"Since the beginning of the year, the Brazilian real has lost almost 20% of its value to the American dollar. This is not only a result of the lack of reforms since the last crisis or strikes a few months ago. Brazil will have to face a very serious political crisis, the most obvious example of which is the imprisonment of the most popular presidential candidate," writes Marcin Lipka, Conotoxia Senior Analyst.
The past few years have been very difficult for the Brazilian economy. The end of the boom on industrial metals and agricultural raw materials, of which this Latin American country was a beneficiary, caused a two-year recession in Brazil (2014-2015). Excessive social spending and lack of reforms during the fat years contributed to the explosion in debt, which is now reaching 84% GDP, compared to 58% in 2014.
Difficulties in dealing with the crisis have resulted in Brazil losing its investment rating and ceasing to be a foreign capital favourite. The political situation is also a serious problem for the country. In mid-2016, one and a half years after being sworn in for a second term, the former President, Dilma Rousseff, was dismissed by Congress in an impeachment procedure related to a corruption scandal.
Her deputy and current president, Michel Temer, very quickly began to lose public support (currently fluctuating at the 5% level), did not carry out any key reforms (e.g. too generous a pension system), and in addition, at the end of May, the state practically stopped during a nationwide strike of truck drivers opposing the rise in fuel prices. Unfortunately, this is not the end of the Brazilian problem. In a month and a half they will have to face one of the strangest elections in history.
Lula - a candidate from prison
For some time, one could have thought that at least some of Brazil's problems, especially those related to corruption and the lack of reform, could be solved by the October elections. Unfortunately, in recent months, these have been the ones that have generated the problems, above all.
The government, before the elections, gave in to the protesting drivers and lowered fuel prices, although for years subsidies for road transport had been a burden of fiscal expenditure and distorted competition in the market. In addition, Luiz Inacio Lula da Silva, often simply called Lula, was sent behind bars due to allegations of corruption. Between 2003 and 2010, the President of Brazil, identified (in many cases wrongly) by his countrymen as economically successful, decided to run for the office. Although the Electoral Tribunal has registered his candidacy, he will not be able to actually participate in the race to the presidential seat. The decision to ban the participation in the elections is likely to come in the next two to three weeks.

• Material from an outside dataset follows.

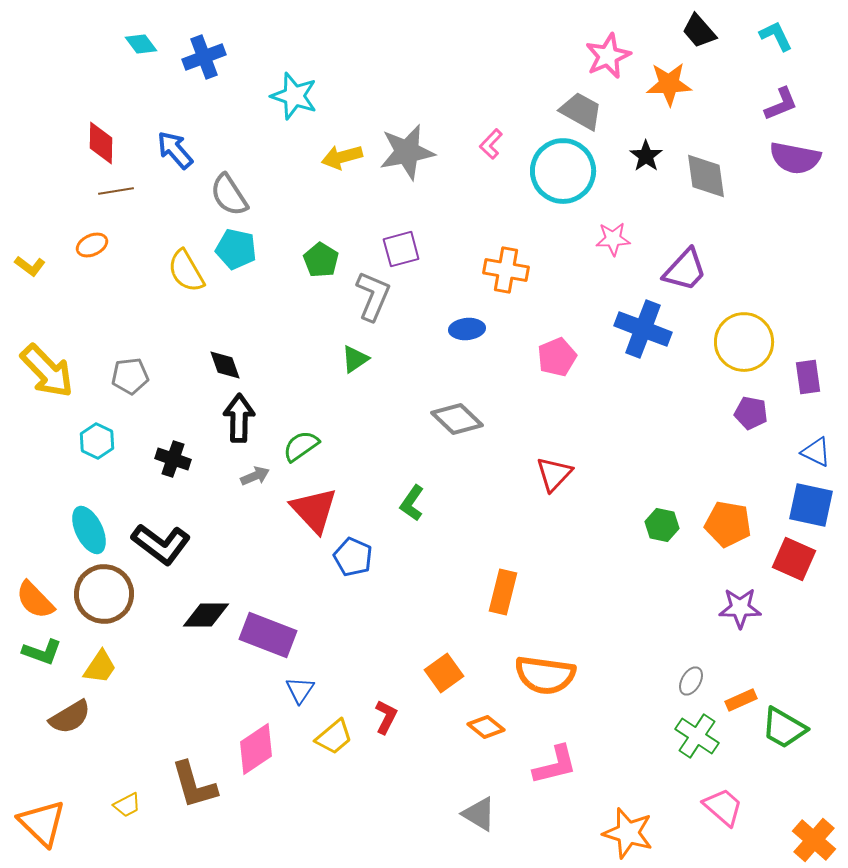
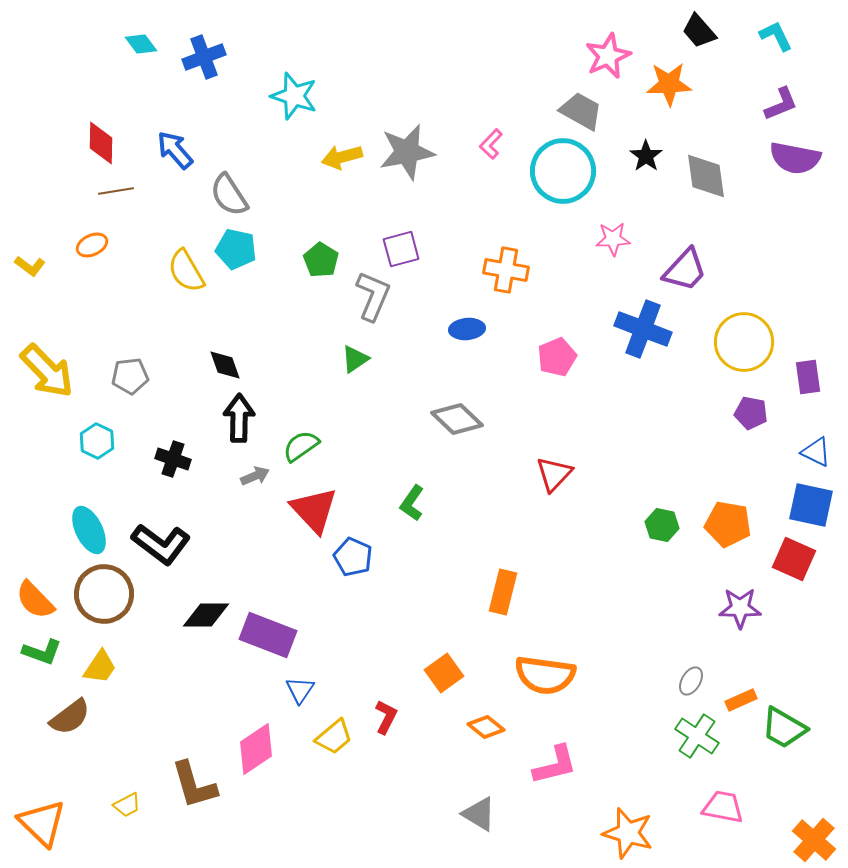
brown semicircle at (70, 717): rotated 6 degrees counterclockwise
pink trapezoid at (723, 807): rotated 30 degrees counterclockwise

Harmful games of the Workers' Party
Information on the imprisonment of the presidential candidate is not yet Brazil's most serious problem. More importantly, according to the survey from August 20th (Datafolha), Lula enjoys the support of 39% of the participants, while there is nearly half the amount of voters for the second candidate in the running, Jair Messias Bolsonaro - 20.5%.
The Workers' Party (PT), from which comes Lula and Rousseff, who was dismissed two years ago, obviously has a different candidate, if ultimately Lula cannot stand. However, support for his candidacy is so low that he practically ceases to count and Lula's votes are spread over other, often ideologically contradictory, people.

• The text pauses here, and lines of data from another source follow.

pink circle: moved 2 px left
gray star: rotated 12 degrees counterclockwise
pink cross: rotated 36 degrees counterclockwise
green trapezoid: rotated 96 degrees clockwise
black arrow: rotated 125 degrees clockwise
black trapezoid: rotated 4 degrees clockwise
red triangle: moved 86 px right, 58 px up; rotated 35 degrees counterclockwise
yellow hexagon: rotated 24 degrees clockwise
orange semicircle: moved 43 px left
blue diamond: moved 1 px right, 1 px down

It is possible that PT made a huge mistake in promoting Lula and hoping to attract votes. When Lula is rejected by the Court, almost 40% of voters will be left without a candidate just before the first round of elections in October 7th.

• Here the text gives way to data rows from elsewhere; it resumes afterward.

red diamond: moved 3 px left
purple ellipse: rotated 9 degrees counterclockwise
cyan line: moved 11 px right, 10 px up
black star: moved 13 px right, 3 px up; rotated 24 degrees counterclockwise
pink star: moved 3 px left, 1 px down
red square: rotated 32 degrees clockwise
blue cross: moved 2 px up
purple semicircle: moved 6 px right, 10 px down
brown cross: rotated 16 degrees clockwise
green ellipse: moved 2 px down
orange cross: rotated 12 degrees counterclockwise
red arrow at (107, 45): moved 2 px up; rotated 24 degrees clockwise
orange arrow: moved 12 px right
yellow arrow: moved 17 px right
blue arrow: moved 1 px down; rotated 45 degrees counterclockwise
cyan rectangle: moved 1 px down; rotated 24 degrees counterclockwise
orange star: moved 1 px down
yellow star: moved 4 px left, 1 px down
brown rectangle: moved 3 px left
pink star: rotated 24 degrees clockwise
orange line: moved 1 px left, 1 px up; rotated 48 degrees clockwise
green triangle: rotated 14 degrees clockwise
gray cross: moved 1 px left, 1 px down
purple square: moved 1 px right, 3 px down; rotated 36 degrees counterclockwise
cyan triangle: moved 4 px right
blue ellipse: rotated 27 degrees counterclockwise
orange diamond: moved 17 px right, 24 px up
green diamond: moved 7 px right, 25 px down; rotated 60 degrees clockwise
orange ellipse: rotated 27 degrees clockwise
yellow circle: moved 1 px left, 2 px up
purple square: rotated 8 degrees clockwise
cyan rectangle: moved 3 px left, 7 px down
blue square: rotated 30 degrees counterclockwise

In addition, due to the turmoil surrounding Lula, the future President will have serious problems pursuing the necessary reforms, as the society that supports the former leader in prison will not be willing to make unavoidable sacrifices. It will therefore be an invitation to another economic crisis.
Political crisis is an economic crisis
Similar conclusions are starting to be drawn by investors. Political uncertainty may not end after the elections. This is contributing to the fall in the value of the real, which has lost almost 20% of its value in relation to the dollar this year and is at the lowest level in history, achieved during the 2014-2015 crisis. In addition, the real is the fourth weakest currency in the world, out of 146 countries, this year, ranking only at the level of the Argentinian peso, the Turkish lira and the Angolan quanza.